There were some evolutions though. My wonderful critique partner Sara gave the manuscript its first eagle-eyed edit, but will forever miss the stanza I nixed about little lobsters basking in the shallows (so I’m immortalizing it here in her honour). The order of stanzas also changed when I realized that I could create a slow buildup from the more relaxed swimming scenes to the more intense ones. Finally, after some sound advice about pacing from author Shauntay Grant, I extended the climactic scene into a series of verbs—“rising, floating, daring” etc.—which are all actions featured in previous spreads. I’m proud of this edit because I wanted to hint at the notion that all the experiences and skills gained on the other pages contribute to successfully tackling the biggest swim of the book—but I also wanted it to be subtle enough that it’s not the whole point of the story. We already have so much linear goal-oriented thinking and language in our lives, and kids don’t need more of that in their faces.
Me: I love that! You are both the author and the illustrator of this wonderful story. The illustrations are every bit as stunning as the text. This is an incredible debut picture book. What was harder, the writing or the illustrating of it? Why?
Jack: Thank you! I mentioned above that I identify 50/50 as author/illustrator, but illustrating was definitely the more intensive part of this project. Part of the reason was that I had more or less finalized the text at my leisure before submitting it to publishers, while the illustrating work happened after acquisition and was my first go at completing a book on a timeline and figuring out how long each step of the process needed (spoiler alert: it’s always more than you think). I also had so much to learn on-the-job, from digitizing the images properly to managing crises of confidence! I want to thank my art directors, Patti Anni Harris for her oracle-like wisdom, and Doan Buu for guiding me through every last step of the process.
Me: In your back matter, you mentioned several fears around swimming. You also mentioned the appropriate safety precautions to take in each environment as you researched. Yet your love of swimming and the water shines through here so wonderfully. Do you now love to swim as well? If so, was it one moment in time that changed your opinion of swimming?
Jack: I’m still kind of afraid of swimming—I think it’s a healthy fear, to be wary of open waters! However, my hesitations around swimming as a child had to do with things other than just the water, including being a Chinese kid among mostly white classmates (at least when we first moved to Canada) which contributed to a lot of anxiety around being singled out for body differences. There wasn’t a single moment when my opinion changed, but in my adulthood I moved to Nova Scotia (on the east coast of Canada), where swimming outdoors is such a popular pastime—and I learned to love interacting with the water in a way that wasn’t mediated within a confined social setting. So now, as much as the water still makes me uncomfortable, the thrill and magic of it keeps me going back for more.
Me: Yes! Any advice for new picture book writers and/or illustrators?

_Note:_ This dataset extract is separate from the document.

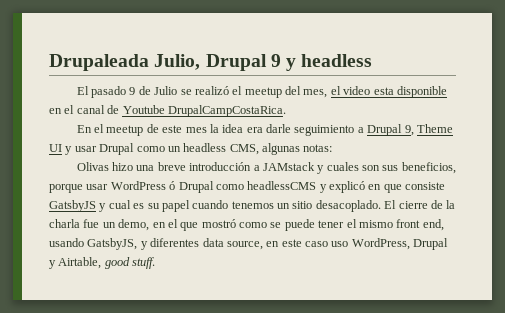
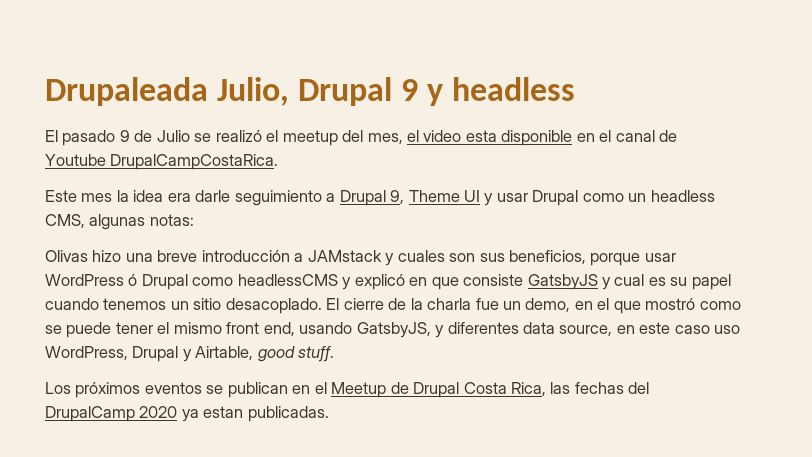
[76,124,183,136] En el meetup de este -> [45,190,77,202] Este
(156, 263) none -> [45,382,650,398] [45,406,329,422] // Los próximos eventos se publican en el Meetup de Drupal Costa Rica, las fechas del DrupalCamp 2020 ya estan publicadas.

Jack: Try not to write with an agenda. If the process for When You Can Swim is any indication (it certainly taught me a lot, upon reflection!), a book can start as just a series of sensory details, or an anecdotal event, without a message already worn on its sleeve… those ideas and themes can grow and become integral to the story, even if it didn’t come to you from the get-go. I do worry about seeing writing that feels strongly like it was agenda-first, rather than from a place of discovery.
That is such great advice. Thank you for stopping by my blog today Jack.
Dear readers, this book was just released into the world this week. It’s a glorious exploration of the nature of water, the fear (or respect) of swimming in the wild, and all the joys and excitements that come from first learning to swim. The text and the illustrations both are exuberant and somehow manage to contain the zen I feel every time I enter the ocean to swim myself. Don’t miss this one!